Like the MGMA, the AAFP is not crazy about 2-year look-backs in Medicare incentive programs. Dr Filer said that in regard to MIPS payments in 2019, her association would prefer the performance year to be 2018, not 2017, which would cut it too close. "We need time to get physicians trained [on the requirements] so they understand what it means to them," she said.

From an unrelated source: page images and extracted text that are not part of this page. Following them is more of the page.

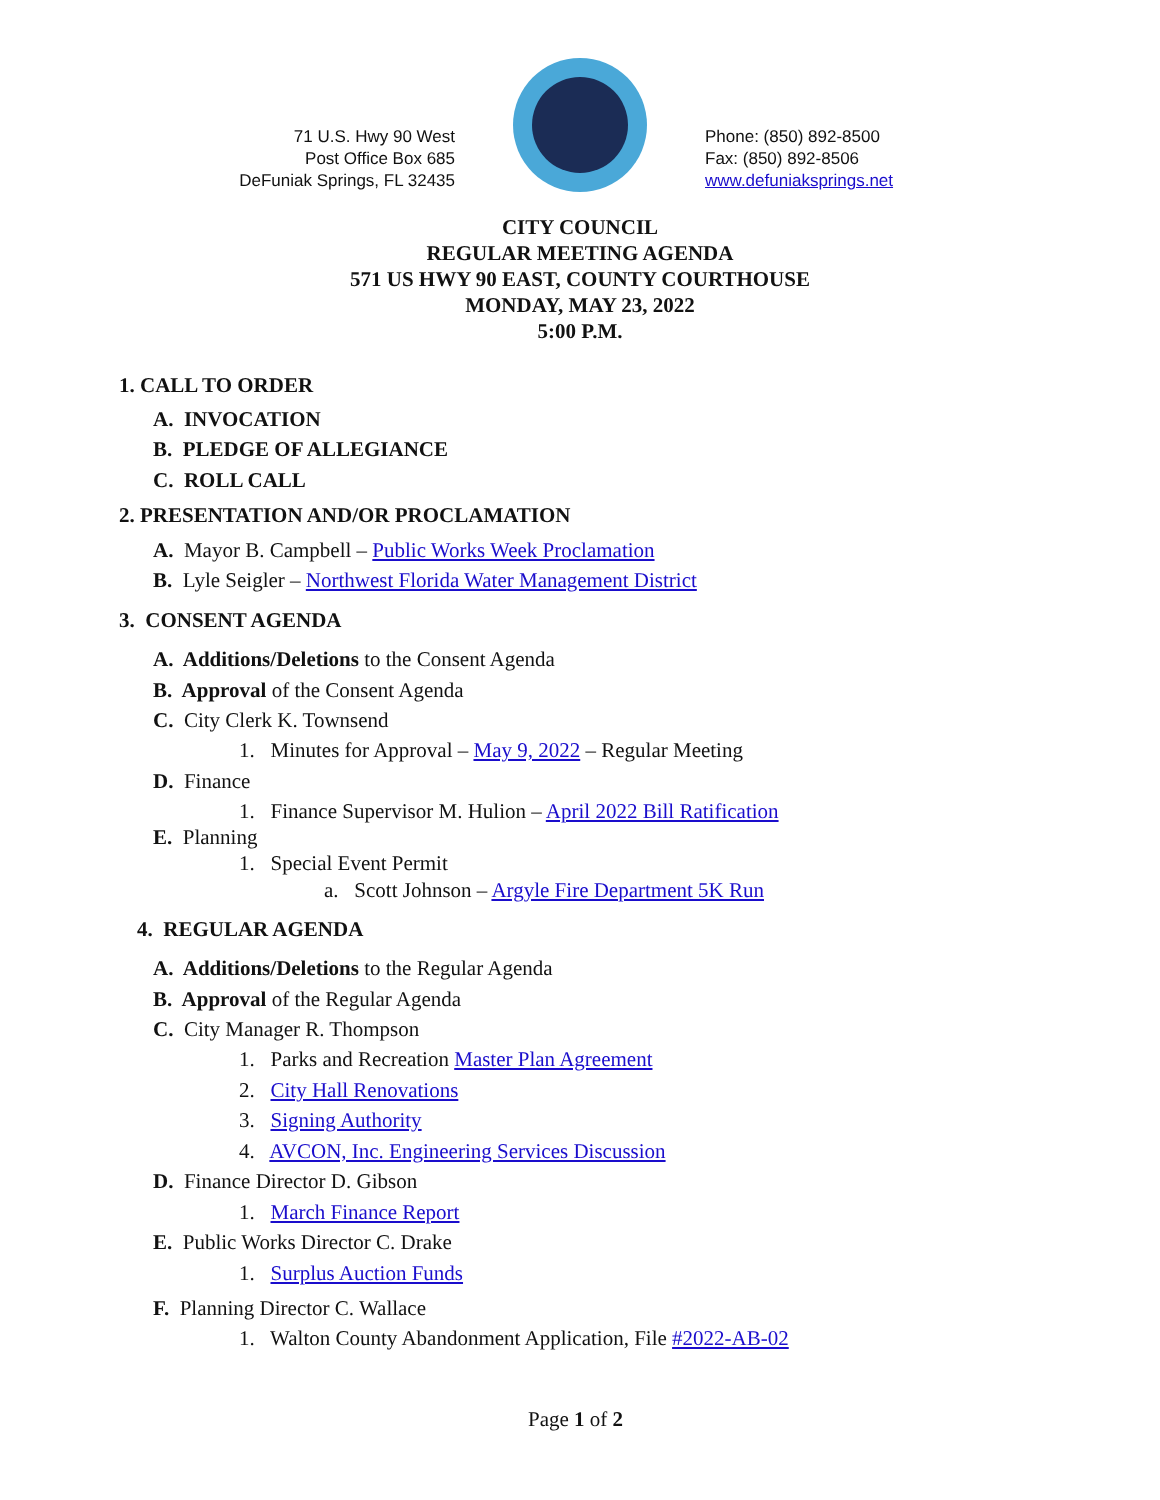71 U.S. Hwy 90 West
Post Office Box 685
DeFuniak Springs, FL 32435
Phone: (850) 892-8500
Fax: (850) 892-8506
www.defuniaksprings.net
CITY COUNCIL
REGULAR MEETING AGENDA
571 US HWY 90 EAST, COUNTY COURTHOUSE
MONDAY, MAY 23, 2022
5:00 P.M.
1. CALL TO ORDER
A. INVOCATION
B. PLEDGE OF ALLEGIANCE
C. ROLL CALL
2. PRESENTATION AND/OR PROCLAMATION
A. Mayor B. Campbell – Public Works Week Proclamation
B. Lyle Seigler – Northwest Florida Water Management District
3. CONSENT AGENDA
A. Additions/Deletions to the Consent Agenda
B. Approval of the Consent Agenda
C. City Clerk K. Townsend
1. Minutes for Approval – May 9, 2022 – Regular Meeting
D. Finance
1. Finance Supervisor M. Hulion – April 2022 Bill Ratification
E. Planning
1. Special Event Permit
a. Scott Johnson – Argyle Fire Department 5K Run
4. REGULAR AGENDA
A. Additions/Deletions to the Regular Agenda
B. Approval of the Regular Agenda
C. City Manager R. Thompson
1. Parks and Recreation Master Plan Agreement
2. City Hall Renovations
3. Signing Authority
4. AVCON, Inc. Engineering Services Discussion
D. Finance Director D. Gibson
1. March Finance Report
E. Public Works Director C. Drake
1. Surplus Auction Funds
F. Planning Director C. Wallace
1. Walton County Abandonment Application, File #2022-AB-02
Page 1 of 2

Tennant pointed out that if new CMS regulations make 2017 the performance year for MIPS bonuses or penalties in 2019, EHR vendors may not have enough time to tweak their programs to help physicians meet the new meaningful-use requirements. He noted that CMS took until October 6 last year to release its final regulations on how physicians could achieve meaningful use in 2015. The late date didn't give physicians the prerequisite 90 days to measure up that year, forcing Congress to allow mass exemptions from the penalty. CMS can't afford to wait until late 2016 to issue final regulations for meaningful use changes in 2017, Tennant warned.

"Our advice to the administration," he said, "is to make your decision as quickly as possible."